The extent to which C-terminal domain mutations influence a patient’s clinical outcome is yet to be determined. However, as more and more patient RT sequences are being collected, it is evident that certain C-terminal domain mutations have increased prevalence amongst treatment-experienced patients. Many questions still need to be answered. When do C-terminal domain mutations arise in therapy? Are they influenced by or do they influence the accumulation of other RT mutations?

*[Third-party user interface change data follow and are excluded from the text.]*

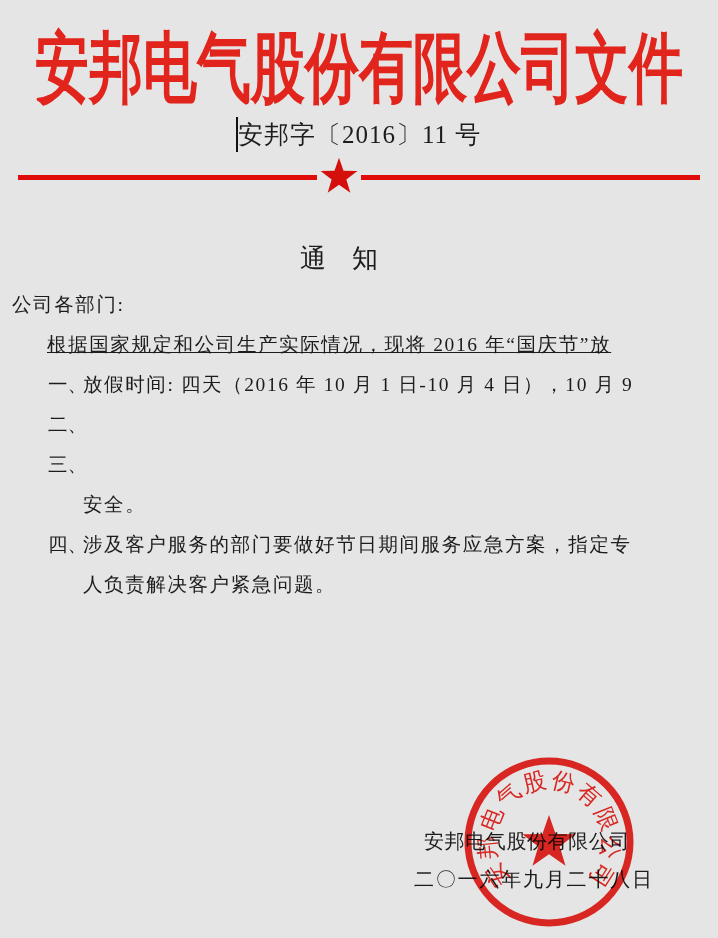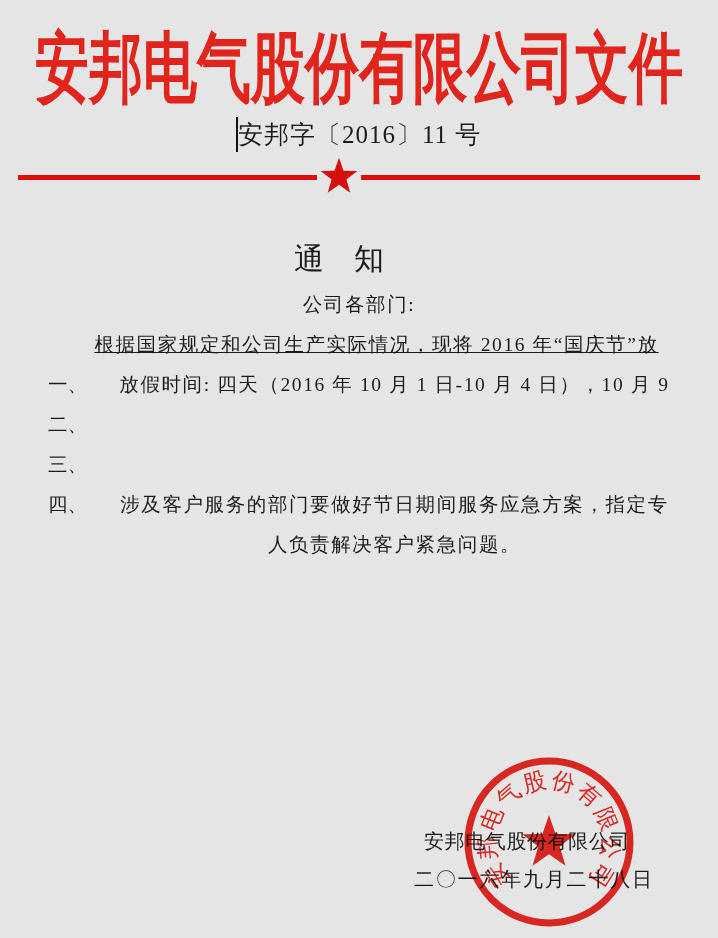--- a/index.html
+++ b/index.html
@@ -62,7 +62,7 @@
   
   .notice-title{
     position:absolute;top:241px;left:0;width:678px;
-    text-align:center;font-size:30px;line-height:36px;
+    text-align:center;font-size:26px;line-height:36px;
     white-space:nowrap;
   }
   .body-text{

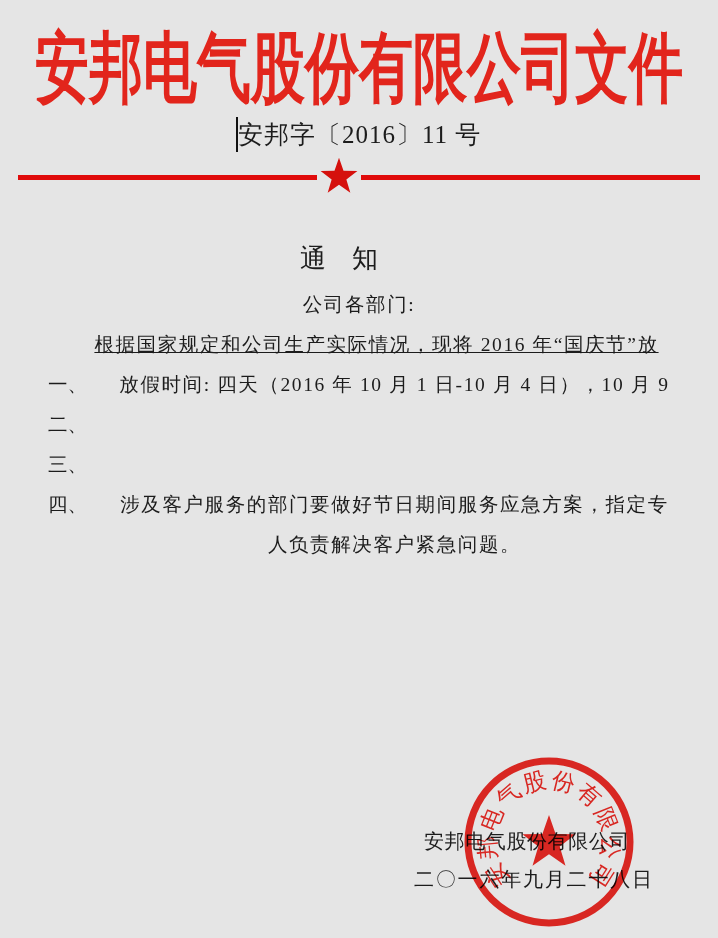--- a/index.html
+++ b/index.html
@@ -67,7 +67,7 @@
   }
   .body-text{
     position:absolute;top:285px;left:12px;width:694px;
-    font-size:19.5px;letter-spacing:1.6px;text-align:center;
+    font-size:19.5px;letter-spacing:1.6px;
   }
   .row{height:40px;line-height:40px;white-space:nowrap;}
   .indent{padding-left:35px;text-decoration:underline;}

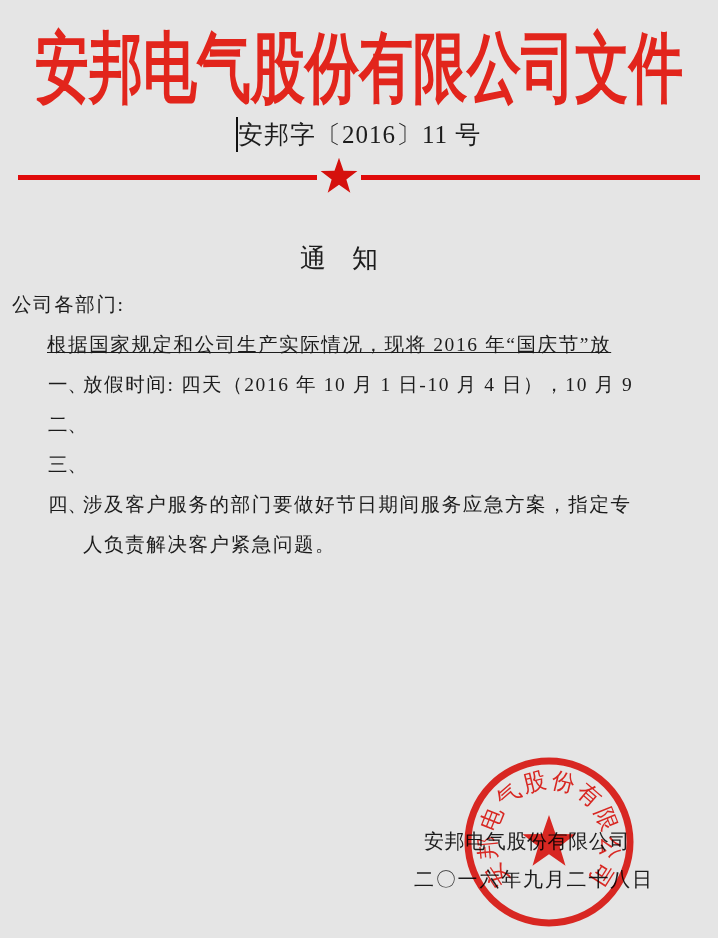--- a/index.html
+++ b/index.html
@@ -132,6 +132,7 @@
     <div class="row item">
       <span class="marker">三、</span>
     </div>
+    <div class="row cont">安全。</div>
 
     <div class="row item">
       <span class="marker">四、</span>

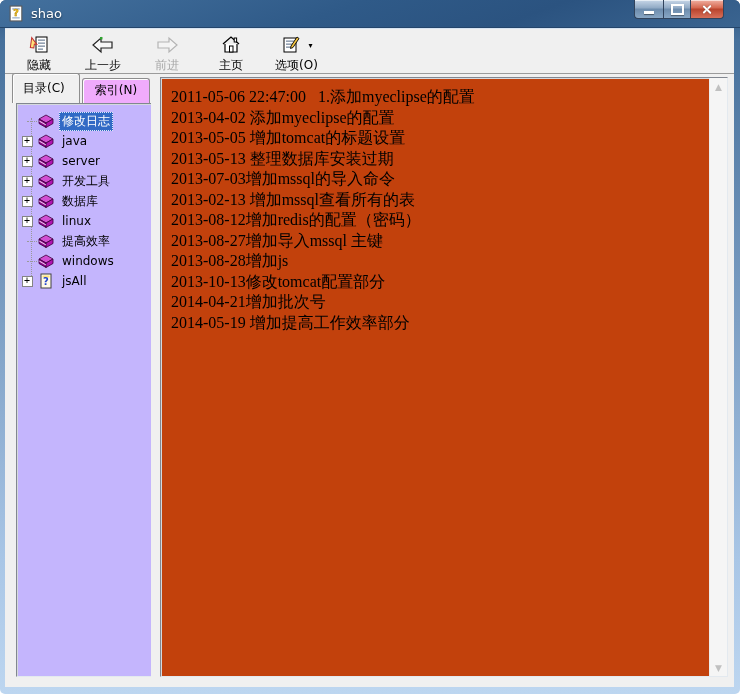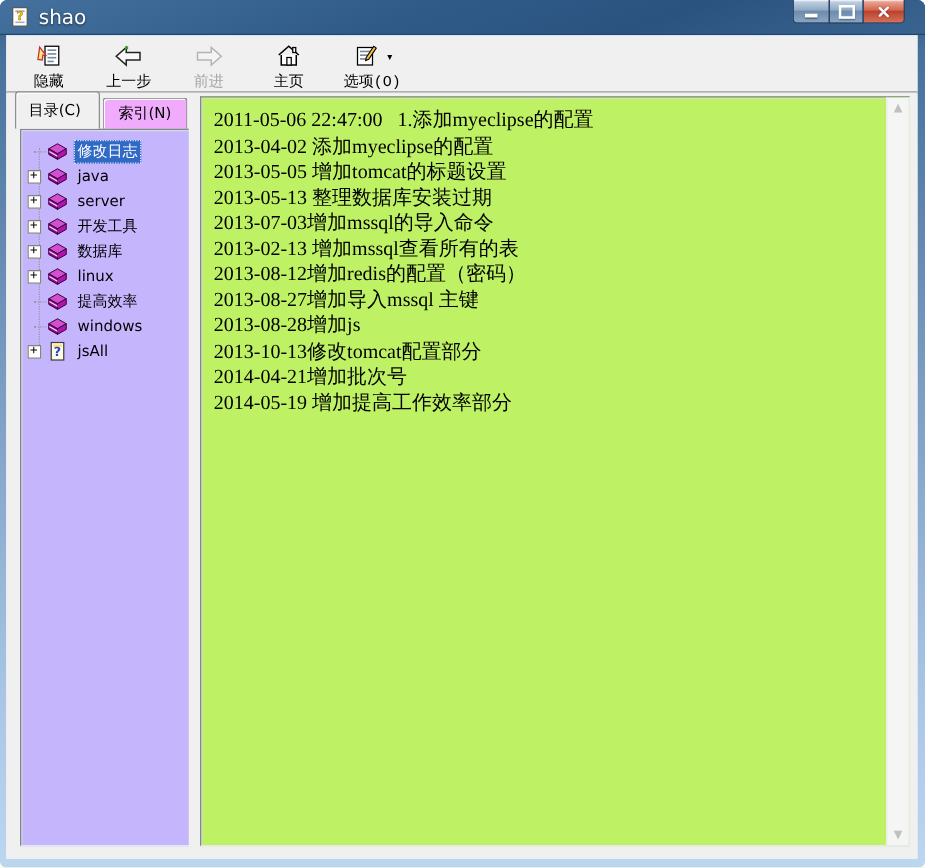--- a/index.html
+++ b/index.html
@@ -17,7 +17,7 @@
     display:flex;align-items:center;padding-left:8px;box-sizing:border-box;
   }
   .title-icon{width:17px;height:17px;margin-right:6px;flex:0 0 auto;}
-  .title-text{color:#ffffff;font-size:16px;text-shadow:0 1px 2px rgba(0,0,0,.6);}
+  .title-text{color:#ffffff;font-size:13px;text-shadow:0 1px 2px rgba(0,0,0,.6);}
   .caption-buttons{position:absolute;top:0;right:16px;display:flex;}
   .cap-btn{
     height:19px;box-sizing:border-box;border:1px solid #31435c;border-top:none;

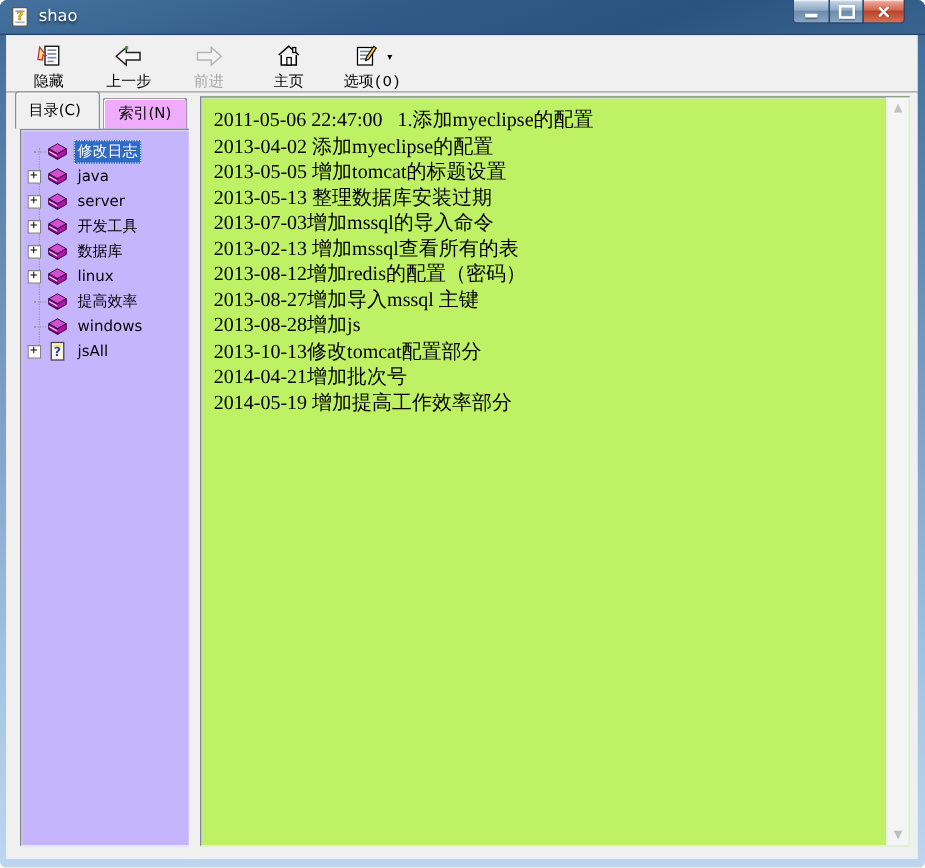--- a/index.html
+++ b/index.html
@@ -43,7 +43,7 @@
   .toolbar{height:45px;border-bottom:1px solid #9b9b9b;display:flex;align-items:flex-start;padding:3px 0 0 6px;box-sizing:border-box;background:#f0f0f0;}
   .tb-btn{display:flex;flex-direction:column;align-items:center;justify-content:flex-start;padding:2px 8px;margin-right:8px;min-width:40px;}
   .tb-btn .tb-icon{height:22px;display:flex;align-items:center;justify-content:center;}
-  .tb-btn .tb-label{font-size:12px;color:#000;margin-top:1px;white-space:nowrap;font-family:Liberation Mono, monospace;}
+  .tb-btn .tb-label{font-size:12px;color:#000;margin-top:1px;white-space:nowrap;}
   .tb-btn.disabled .tb-label{color:#a7a7a7;}
   .dropdown-glyph{font-size:8px;color:#000;margin-left:2px;vertical-align:top;}
   

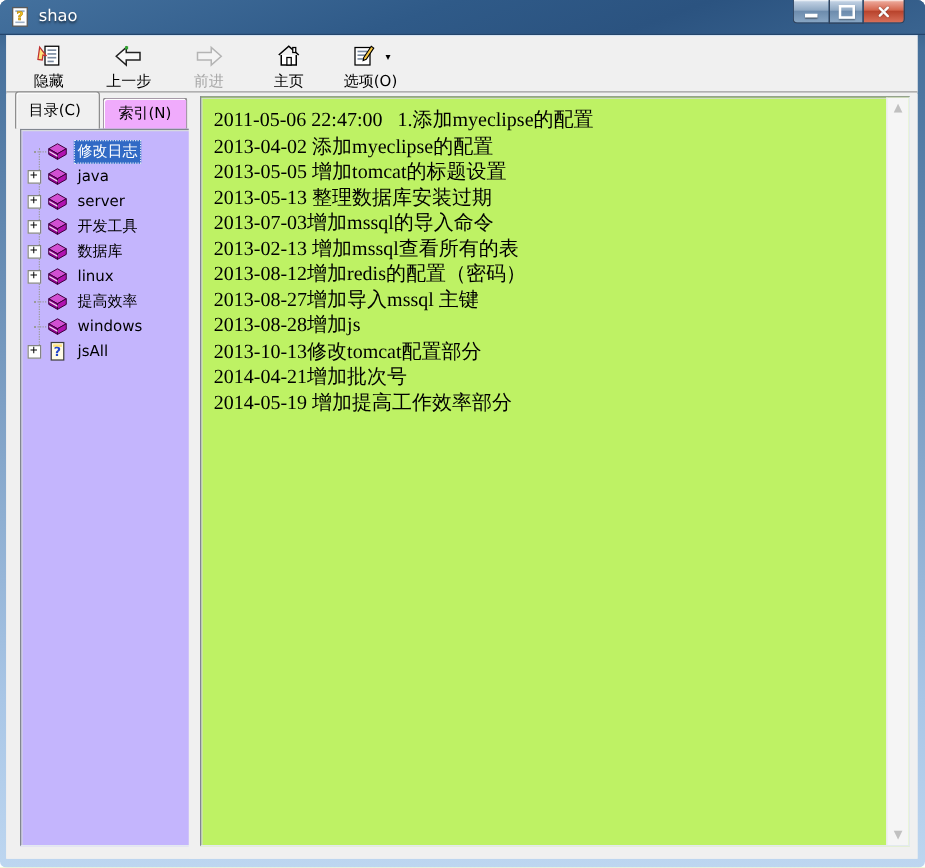--- a/index.html
+++ b/index.html
@@ -82,7 +82,7 @@
   .splitter{position:absolute;left:146px;top:0;width:9px;bottom:0;background:#f0f0f0;}
   
   .content-pane{
-    position:absolute;left:155px;top:2px;right:6px;bottom:10px;background:#bef264;
+    position:absolute;left:155px;top:2px;right:6px;bottom:10px;background:#c2410c;
     border-top:1px solid #828790;border-left:1px solid #828790;
     border-right:1px solid #e3e9ef;border-bottom:1px solid #e3e9ef;
     box-shadow:inset 1px 1px 0 #d5d9de;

What role do C-terminal domain mutations play in the clinical outcome of the patient? Should the associated increase in NRTI and/or NRTI resistance with C-terminal domain mutations be included when analyzing patient drug regimens? Answers to these questions will hopefully provide valuable information not only for drug resistance and patient therapy regimes, but also future antiviral drug development.
This work was supported in part by the Intramural Research Program of the NIH, National Cancer Institute, Center for Cancer Research. The content of this publication does not necessarily reflect the views or policies of the Department of Health and Human Services, nor does mention of trade names, commercial products, or organizations imply endorsement by the U.S. Government.